Aspect enquiries are those which fall short of a full, in-depth examination of the whole return but instead concentrate on one or more aspects of it.

Aspect enquiries therefore cover a wide range of casework carried out by all officers.

Any box on the SA return or any entry in the `free format' spaces could be the subject of an aspect enquiry, as could any accounts entries in CTSA cases. Enquiries that address several aspects of the return will still be aspect enquiries wherever the scope of the enquiry falls short of a full examination of the return.

To check that returns are correct and complete you should

  • aim to establish the facts behind particular entries,
  • obtain explanations where those entries appear doubtful, and
  • test those explanations, where appropriate, by reference to available evidence.

Aspect enquiries, although more limited in scope than full enquiries, should not be seen as any less thorough or investigative.

In an aspect enquiry, an adjustment may give rise to a penalty. Do not reclassify aspect enquiries as full enquiries just because they result in culpable additions to profits.

If we make a decision to work the case as a full enquiry, you should change the classification to full, see EM1905.

Where a `technical' error leads to an adjustment to increase the taxpayer's liability and it appears that the error was due to

  • negligence in the preparation of the return, or
  • careless behaviour in the preparation of the return for a period beginning on or after 1 April 2008 with a filing date on or after 1 April 2009

an SO or above should consider the question of a penalty before it is raised with the taxpayer or agent.

It is important to assess the risks in every enquiry for cross tax issues. If you find any new risks, you should consider whether they have any significance for any other tax or duty. For example, if you establish there are omitted sales and the turnover is above the VAT threshold, further VAT may be due. If the business used the income from these sales to make ‘cash in hand’ payments to employees, further PAYE may be due.

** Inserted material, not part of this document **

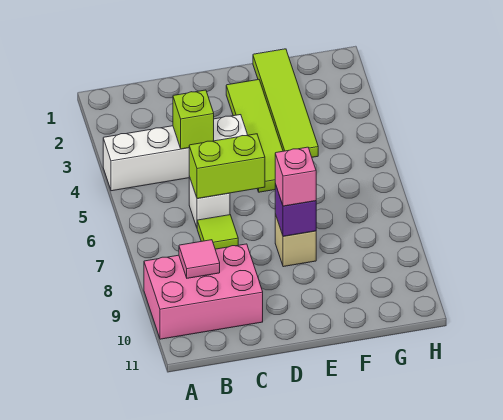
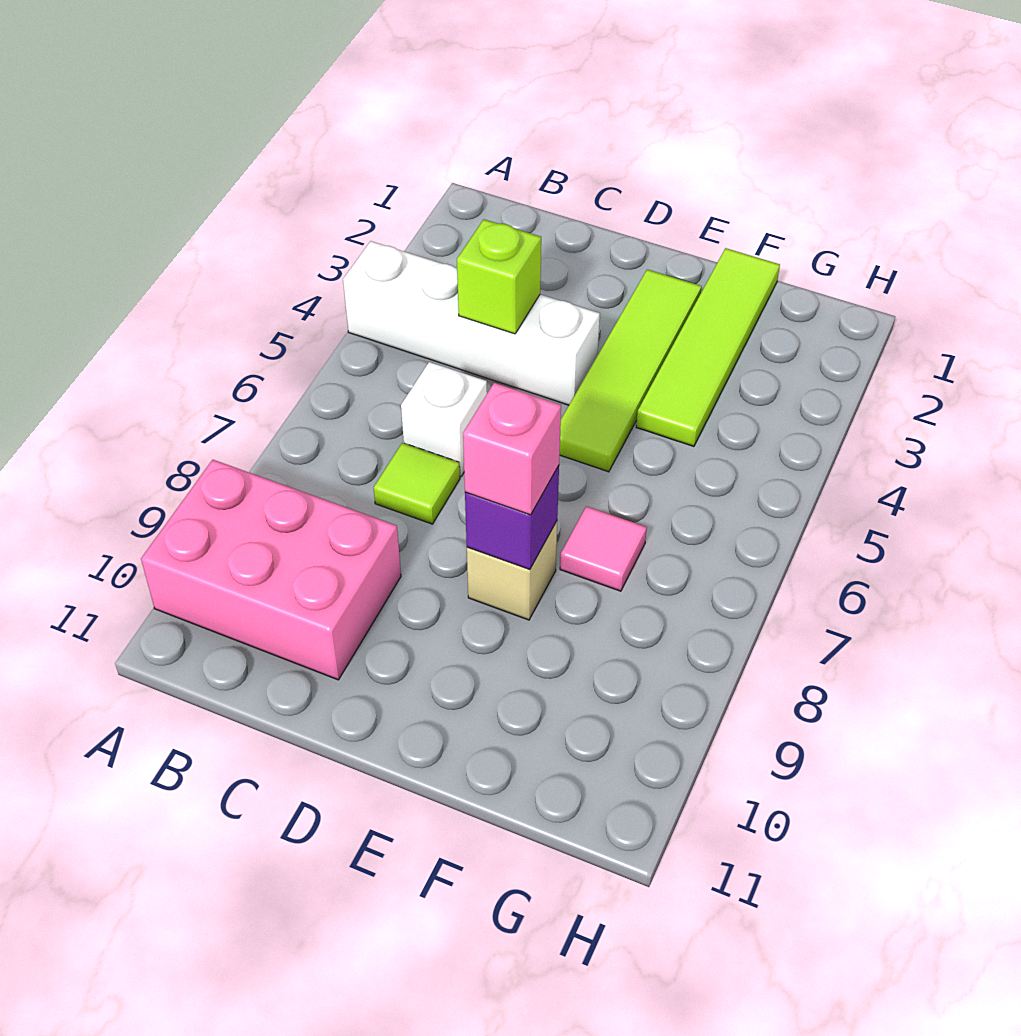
pink 1x1 tile [179,240,220,278] -> pink 1x1 tile moved to [560,506,647,591]
lime 1x2 brick [189,134,265,199] -> none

If any of the risks apply to any other tax regimes, it is important to involve colleagues who have the relevant expertise at the earliest opportunity. This can reduce the amount of time spent and cost for both HMRC and the customer.

If you suspect evasion, you must consider making an immediate referral to the Evasion Referral Team(This text has been withheld because of exemptions in the Freedom of Information Act 2000).

(This text has been withheld because of exemptions in the Freedom of Information Act 2000) There are in general two types of referral criteria(This text has been withheld because of exemptions in the Freedom of Information Act 2000). The first relates to volume crime risks and applies if certain conditions are met, no matter how much the PLR is. The second applies when the PLR is £50,000 or more across all heads of duty. If any of the criteria apply, you must refer the case to the Evasion Referral Team.